Di antara mereka yang memperingatkan bahwa dampak tarif belum berakhir adalah Mike Brundidge, yang memimpin Acme Food Sales Inc. berbasis di Seattle, yang mengimpor makanan seperti tuna kalengan dan air kelapa dari seluruh dunia untuk rantai ritel besar AS.
Hingga kini dia telah menanggung sebagian beban dan meneruskan sebagian biaya kepada konsumennya. Namun, dia memperingatkan bahwa kenaikan harga akan segera terjadi.
“Sangat sedikit hal dalam hidup yang pasti, tetapi saya dapat menjamin bahwa harga barang di rak toko swalayan bagi konsumen akan naik.

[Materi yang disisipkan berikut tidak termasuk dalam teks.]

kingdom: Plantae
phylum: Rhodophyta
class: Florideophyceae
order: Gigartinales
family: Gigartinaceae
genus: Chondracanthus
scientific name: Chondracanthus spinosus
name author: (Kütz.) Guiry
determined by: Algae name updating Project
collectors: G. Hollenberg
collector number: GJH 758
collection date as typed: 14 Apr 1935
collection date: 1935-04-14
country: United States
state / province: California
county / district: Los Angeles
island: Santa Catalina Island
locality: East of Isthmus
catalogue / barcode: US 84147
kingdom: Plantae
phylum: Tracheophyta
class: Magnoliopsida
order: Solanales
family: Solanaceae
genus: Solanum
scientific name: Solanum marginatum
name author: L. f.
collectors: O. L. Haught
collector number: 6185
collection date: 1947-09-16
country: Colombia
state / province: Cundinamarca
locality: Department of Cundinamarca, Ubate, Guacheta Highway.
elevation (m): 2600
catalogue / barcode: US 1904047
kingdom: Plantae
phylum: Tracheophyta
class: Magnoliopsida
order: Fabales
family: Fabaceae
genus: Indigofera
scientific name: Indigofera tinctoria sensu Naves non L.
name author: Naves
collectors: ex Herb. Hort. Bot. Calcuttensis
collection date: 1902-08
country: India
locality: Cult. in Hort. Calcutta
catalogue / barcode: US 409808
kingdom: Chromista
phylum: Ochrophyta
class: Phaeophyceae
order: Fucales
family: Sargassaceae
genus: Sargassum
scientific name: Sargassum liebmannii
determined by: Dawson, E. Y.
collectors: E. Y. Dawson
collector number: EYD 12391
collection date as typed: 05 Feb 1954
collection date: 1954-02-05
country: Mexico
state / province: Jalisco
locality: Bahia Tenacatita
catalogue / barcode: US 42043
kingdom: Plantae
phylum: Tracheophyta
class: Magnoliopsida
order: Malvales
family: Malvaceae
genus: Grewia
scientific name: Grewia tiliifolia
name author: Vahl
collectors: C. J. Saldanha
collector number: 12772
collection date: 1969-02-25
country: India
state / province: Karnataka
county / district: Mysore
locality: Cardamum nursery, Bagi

Tidak ada cara untuk menghindarinya,” katanya.
Kekuatan Teknologi
Kekhawatiran lain dalam jangka pendek berpusat pada pembalikan euforia kecerdasan buatan (AI).
“Penilaian saat ini mendekati level yang kita lihat selama euforia Internet 25 tahun lalu,” kata Direktur Eksekutif IMF Kristalina Georgieva dalam pidato pada Rabu, merujuk pada bubble dot-com yang meledak pada tahun 2000.
“Jika terjadi koreksi tajam, kondisi keuangan yang lebih ketat dapat menghambat pertumbuhan global, mengekspos kerentanan, dan membuat kehidupan semakin sulit bagi negara-negara berkembang.”
Dalam skenario yang dimodelkan oleh Oxford Economics, perlambatan teknologi yang berfokus pada AS dapat mendorong ekonomi terbesar dunia mendekati resesi dan menarik pertumbuhan global ke 2% pada 2026 daripada 2,5% dalam skenario dasar — dengan prospek dampak yang lebih besar.
Itulah mengapa para ekonom kini semakin memperhatikan sektor teknologi untuk mencari kelemahan, bersama dengan ketidakpastian yang terus berlanjut terkait tarif. Menurut Alexis Crow, ekonom utama di PwC AS, hype AI tidak secara otomatis menjadi mesin pertumbuhan jangka panjang.
“Keputusan akhir belum diambil apakah booming investasi ini akan menghasilkan peningkatan produktivitas yang berkelanjutan dan karenanya lonjakan pertumbuhan yang signifikan,” kata dia.